START DATASET
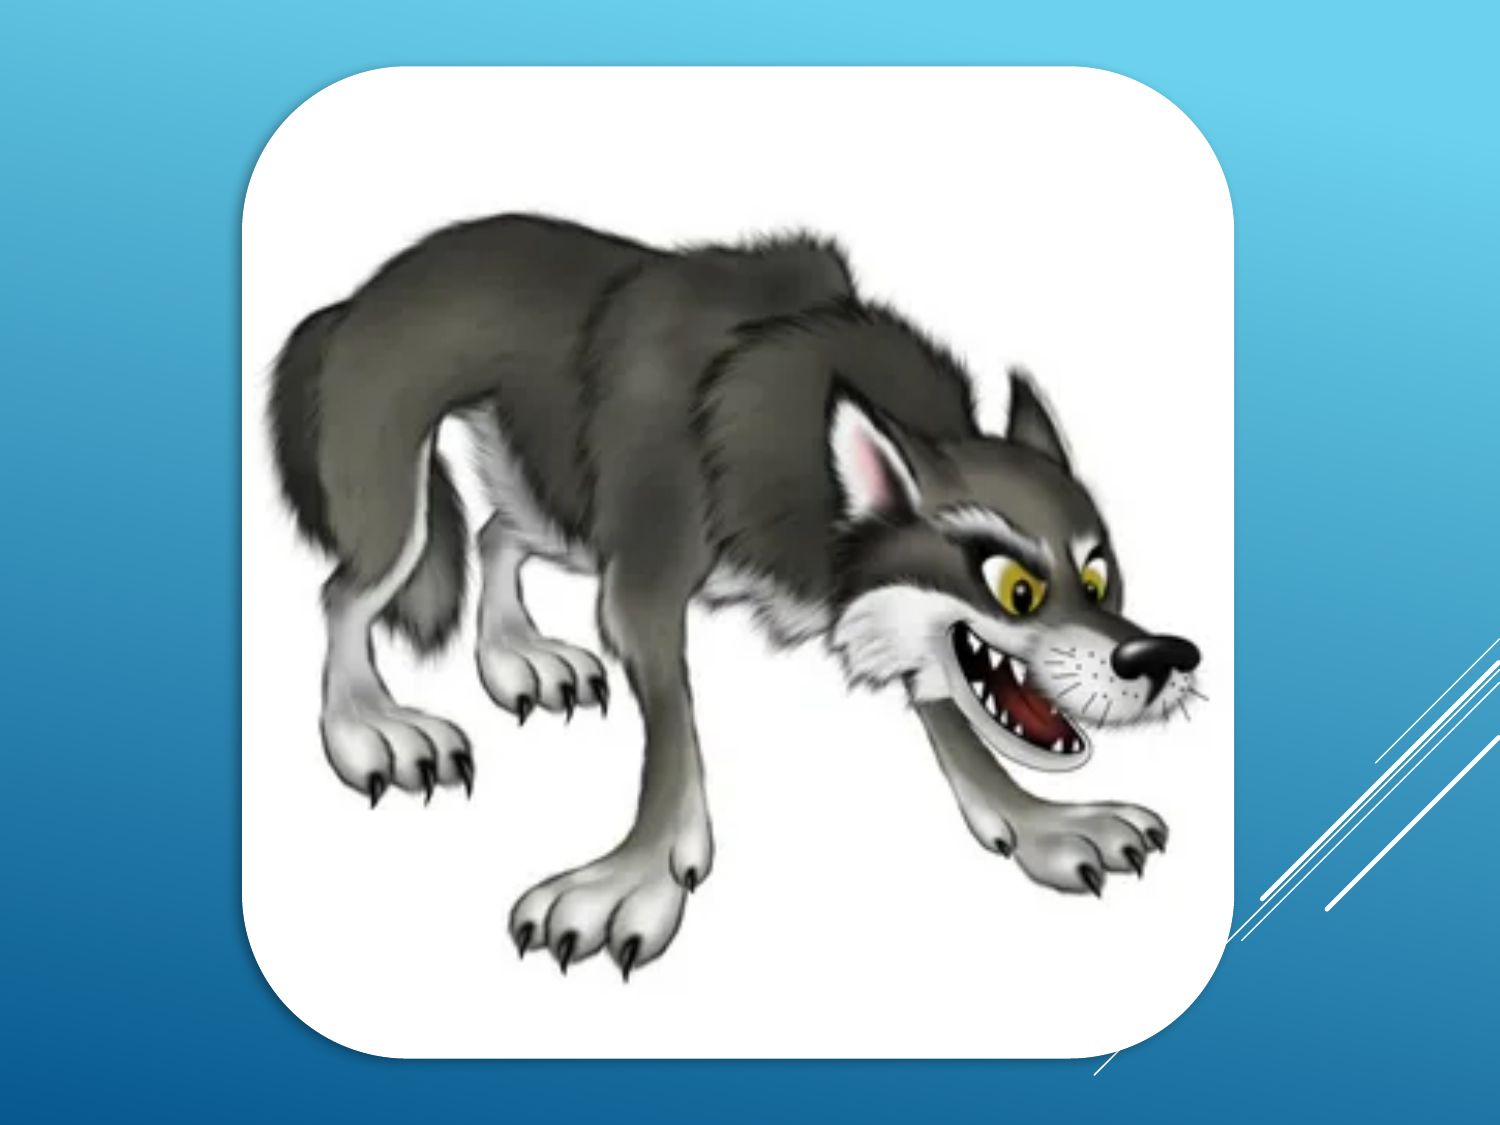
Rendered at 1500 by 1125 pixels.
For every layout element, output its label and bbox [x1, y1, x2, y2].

list [241, 66, 1235, 1059]
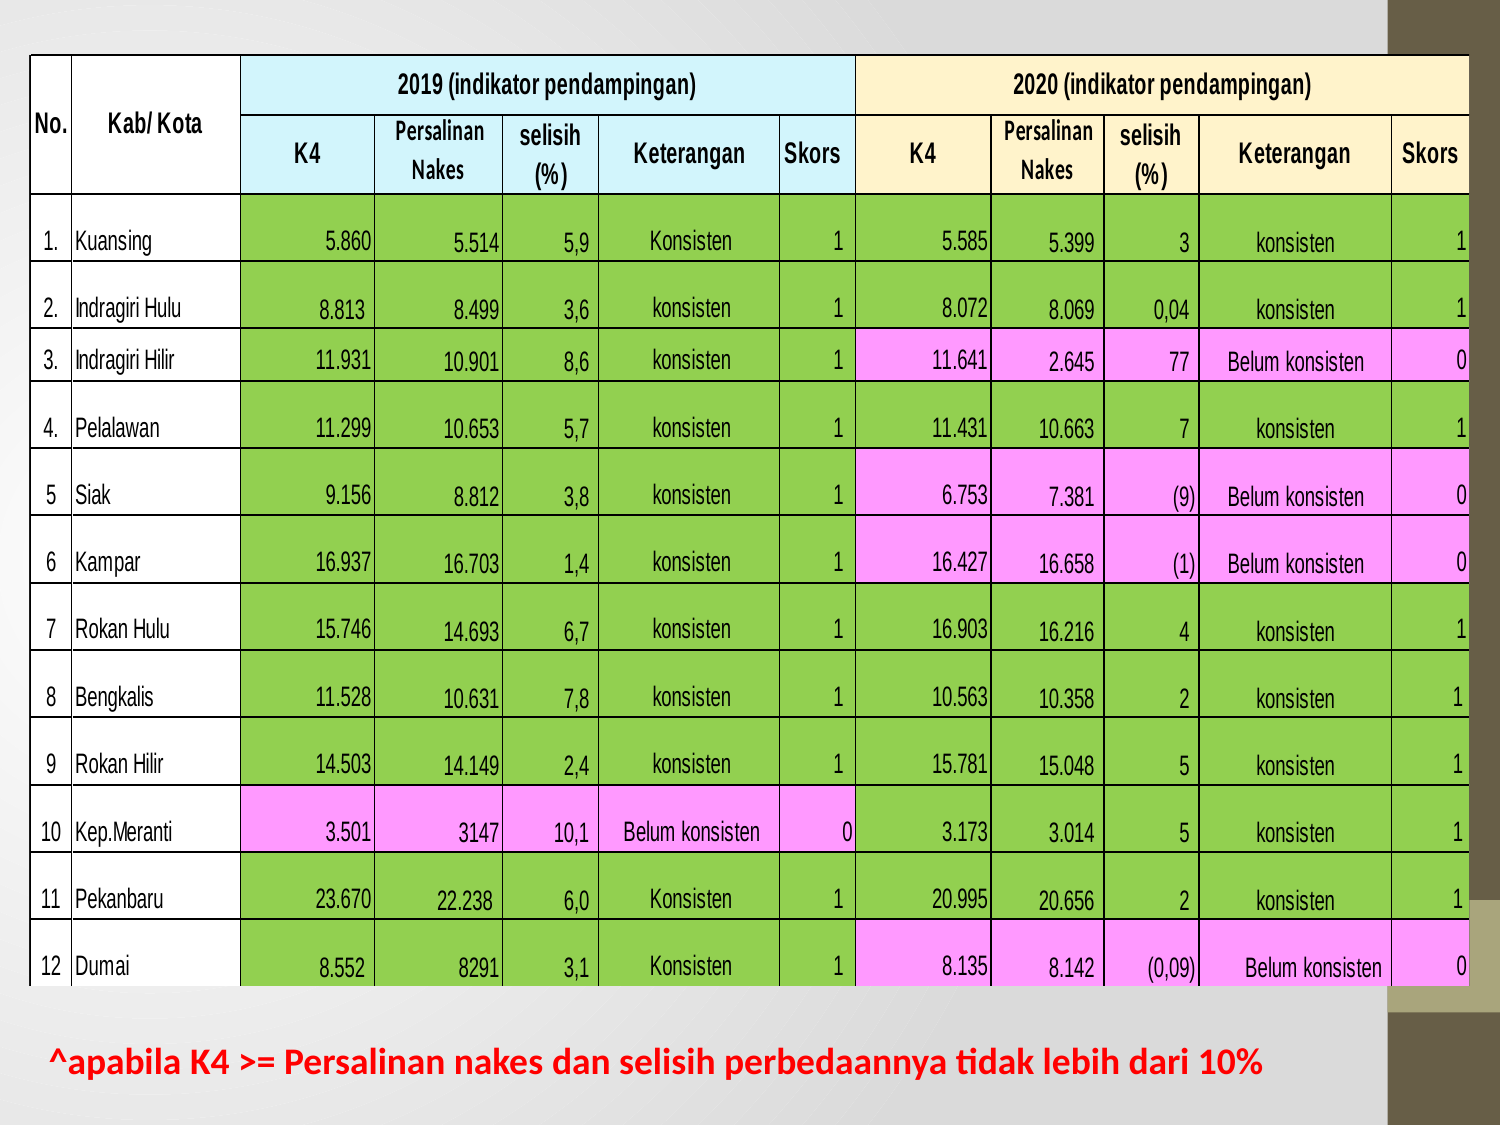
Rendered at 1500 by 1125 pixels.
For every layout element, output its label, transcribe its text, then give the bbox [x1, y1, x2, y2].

picture [28, 53, 1472, 989]
text_box ^apabila K4 >= Persalinan nakes dan selisih perbedaannya tidak lebih dari 10% [34, 1030, 1310, 1090]
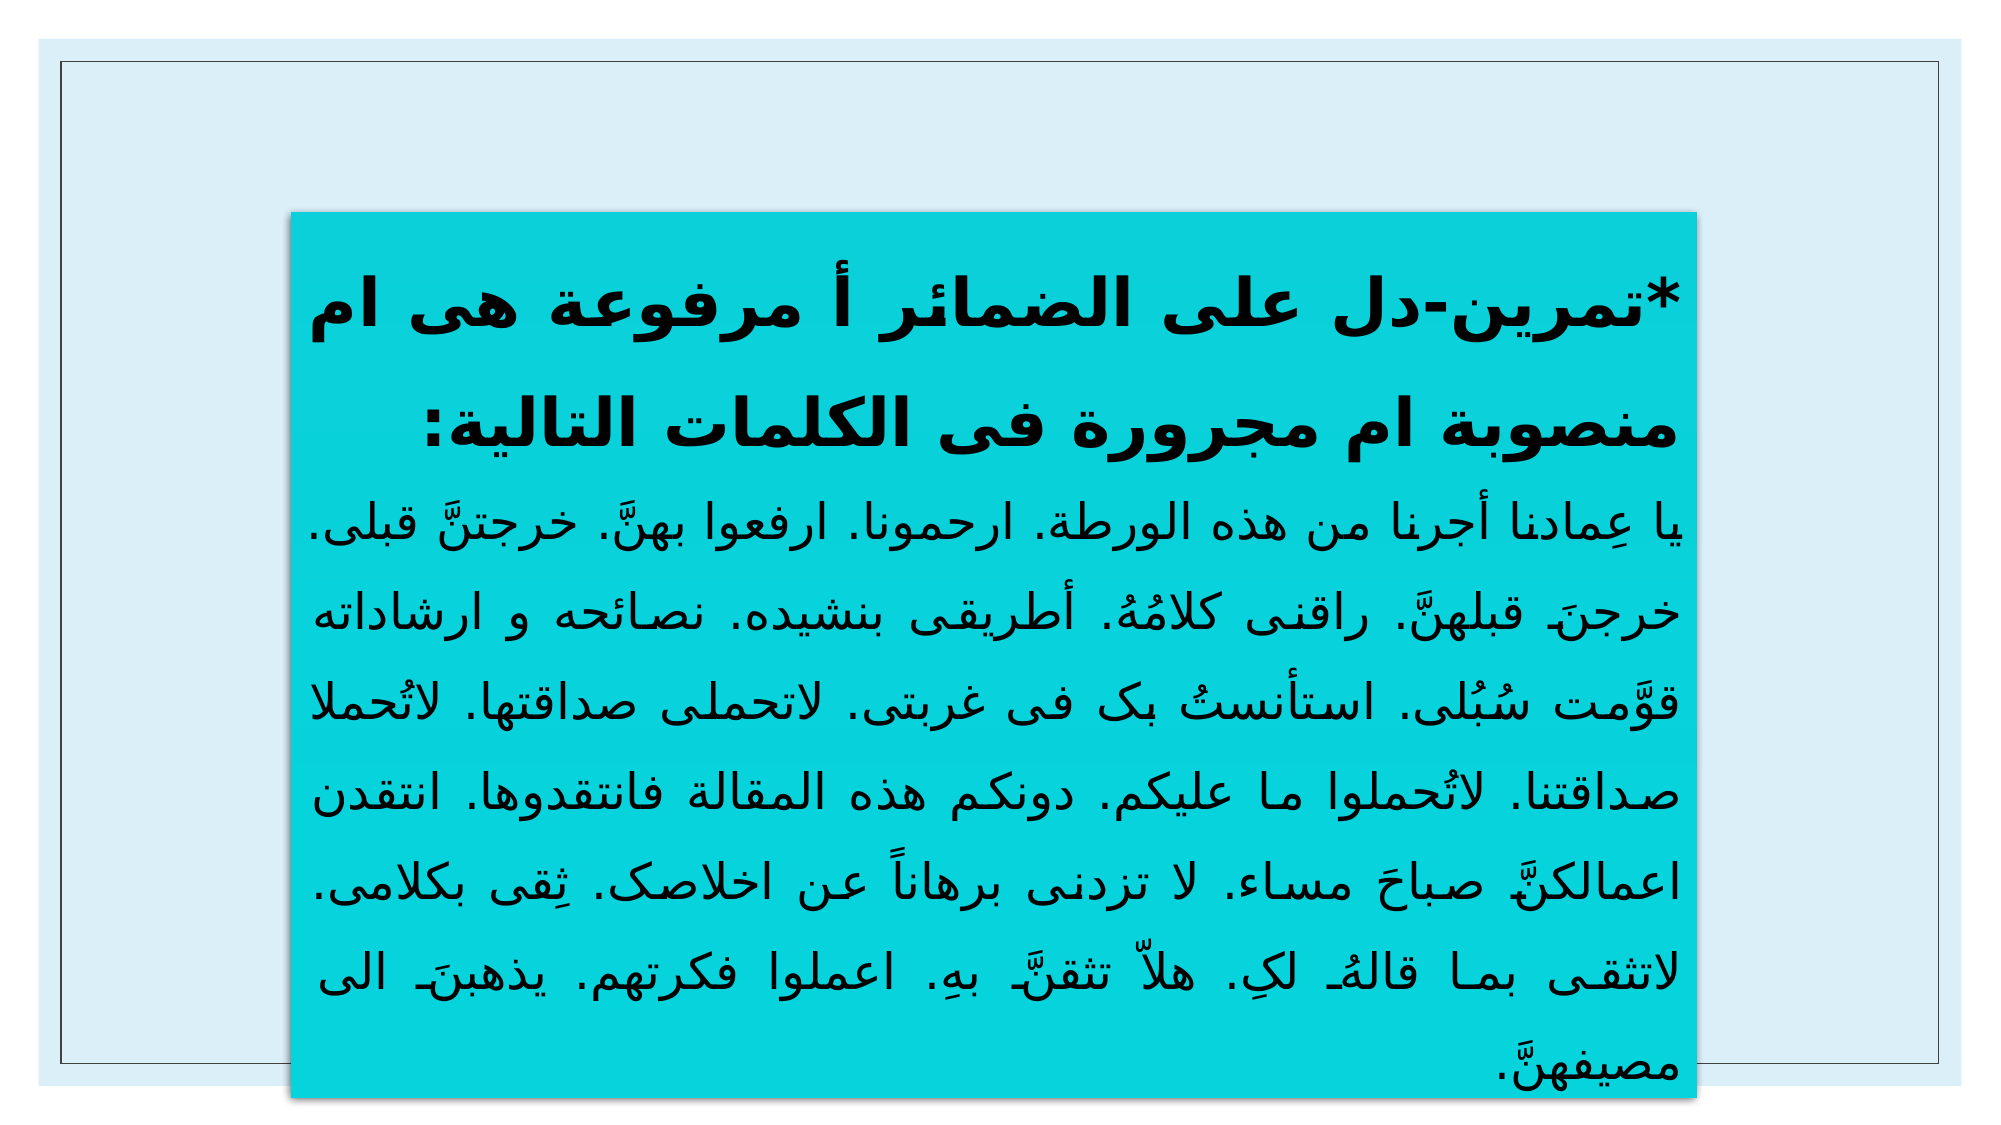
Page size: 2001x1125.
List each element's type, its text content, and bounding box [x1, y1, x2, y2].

text_box *تمرین-دل علی الضمائر أ مرفوعة هی ام منصوبة ام مجرورة فی الکلمات التالیة: یا عِمادنا أجرنا من هذه الورطة. ارحمونا. ارفعوا بهنَّ. خرجتنَّ قبلی. خرجنَ قبلهنَّ. راقنی کلامُهُ. أطریقی بنشیده. نصائحه و ارشاداته قوَّمت سُبُلی. استأنستُ بک فی غربتی. لاتحملی صداقتها. لاتُحملا صداقتنا. لاتُحملوا ما علیکم. دونکم هذه المقالة فانتقدوها. انتقدن اعمالکنَّ صباحَ مساء. لا تزدنی برهاناً عن اخلاصک. ثِقی بکلامی. لاتثقی بما قالهُ لکِ. هلاّ تثقنَّ بهِ. اعملوا فکرتهم. یذهبنَ الی مصیفهنَّ. [291, 212, 1697, 1098]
END DATASET
> JOB ITEM:
The response should be an exact copy of the lines from the one with "List each element's" through the end of the data, with no other text.

> EXPECTED ANSWER:
List each element's type, its text content, and bounding box [x1, y1, x2, y2].

text_box *تمرین-دل علی الضمائر أ مرفوعة هی ام منصوبة ام مجرورة فی الکلمات التالیة: یا عِمادنا أجرنا من هذه الورطة. ارحمونا. ارفعوا بهنَّ. خرجتنَّ قبلی. خرجنَ قبلهنَّ. راقنی کلامُهُ. أطریقی بنشیده. نصائحه و ارشاداته قوَّمت سُبُلی. استأنستُ بک فی غربتی. لاتحملی صداقتها. لاتُحملا صداقتنا. لاتُحملوا ما علیکم. دونکم هذه المقالة فانتقدوها. انتقدن اعمالکنَّ صباحَ مساء. لا تزدنی برهاناً عن اخلاصک. ثِقی بکلامی. لاتثقی بما قالهُ لکِ. هلاّ تثقنَّ بهِ. اعملوا فکرتهم. یذهبنَ الی مصیفهنَّ. [291, 212, 1697, 1098]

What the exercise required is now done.